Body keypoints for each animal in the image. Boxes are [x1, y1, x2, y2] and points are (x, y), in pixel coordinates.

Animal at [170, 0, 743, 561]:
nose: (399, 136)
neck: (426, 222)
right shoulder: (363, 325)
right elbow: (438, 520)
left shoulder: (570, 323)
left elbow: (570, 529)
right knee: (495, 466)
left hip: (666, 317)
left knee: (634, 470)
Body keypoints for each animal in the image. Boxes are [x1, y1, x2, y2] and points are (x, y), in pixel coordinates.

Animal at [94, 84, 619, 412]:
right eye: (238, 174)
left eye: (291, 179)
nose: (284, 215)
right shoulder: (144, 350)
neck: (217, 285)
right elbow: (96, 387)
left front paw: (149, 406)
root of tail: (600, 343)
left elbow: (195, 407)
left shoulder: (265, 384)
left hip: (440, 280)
★ ★ ★ ★ ★ ★ ★
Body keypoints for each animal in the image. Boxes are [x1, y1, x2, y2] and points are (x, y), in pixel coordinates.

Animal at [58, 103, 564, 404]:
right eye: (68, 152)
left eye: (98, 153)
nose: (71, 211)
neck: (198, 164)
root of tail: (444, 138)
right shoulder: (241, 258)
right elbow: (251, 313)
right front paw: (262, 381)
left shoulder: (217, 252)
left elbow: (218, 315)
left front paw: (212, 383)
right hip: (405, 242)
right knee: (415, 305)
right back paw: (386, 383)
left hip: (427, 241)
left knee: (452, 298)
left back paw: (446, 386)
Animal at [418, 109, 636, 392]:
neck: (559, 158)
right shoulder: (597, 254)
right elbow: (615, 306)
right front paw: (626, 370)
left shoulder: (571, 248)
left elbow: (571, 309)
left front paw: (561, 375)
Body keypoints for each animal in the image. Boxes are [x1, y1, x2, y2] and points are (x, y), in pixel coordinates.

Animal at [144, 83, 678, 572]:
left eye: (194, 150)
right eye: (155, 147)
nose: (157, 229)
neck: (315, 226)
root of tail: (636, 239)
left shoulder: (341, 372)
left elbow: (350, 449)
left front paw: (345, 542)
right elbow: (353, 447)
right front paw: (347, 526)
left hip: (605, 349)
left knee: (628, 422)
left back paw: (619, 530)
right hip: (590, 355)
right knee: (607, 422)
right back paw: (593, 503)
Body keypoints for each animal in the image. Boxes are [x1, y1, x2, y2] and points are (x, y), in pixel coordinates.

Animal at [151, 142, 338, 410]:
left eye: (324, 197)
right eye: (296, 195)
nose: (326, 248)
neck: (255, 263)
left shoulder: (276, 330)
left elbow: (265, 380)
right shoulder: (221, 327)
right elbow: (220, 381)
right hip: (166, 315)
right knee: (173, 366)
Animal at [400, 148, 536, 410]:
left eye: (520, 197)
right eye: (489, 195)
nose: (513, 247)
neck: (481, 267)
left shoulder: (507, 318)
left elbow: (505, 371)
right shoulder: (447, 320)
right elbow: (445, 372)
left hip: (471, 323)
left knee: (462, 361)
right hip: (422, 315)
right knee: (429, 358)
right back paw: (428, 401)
★ ★ ★ ★ ★ ★ ★
Everything from the line with "neck: (217, 285)" through the line with "left hip: (440, 280)" in the listing above must be retyped exactly, with nothing added.

_Exercise solution_.
neck: (217, 285)
right elbow: (96, 387)
left front paw: (149, 406)
root of tail: (600, 343)
left elbow: (195, 407)
left shoulder: (265, 384)
left hip: (440, 280)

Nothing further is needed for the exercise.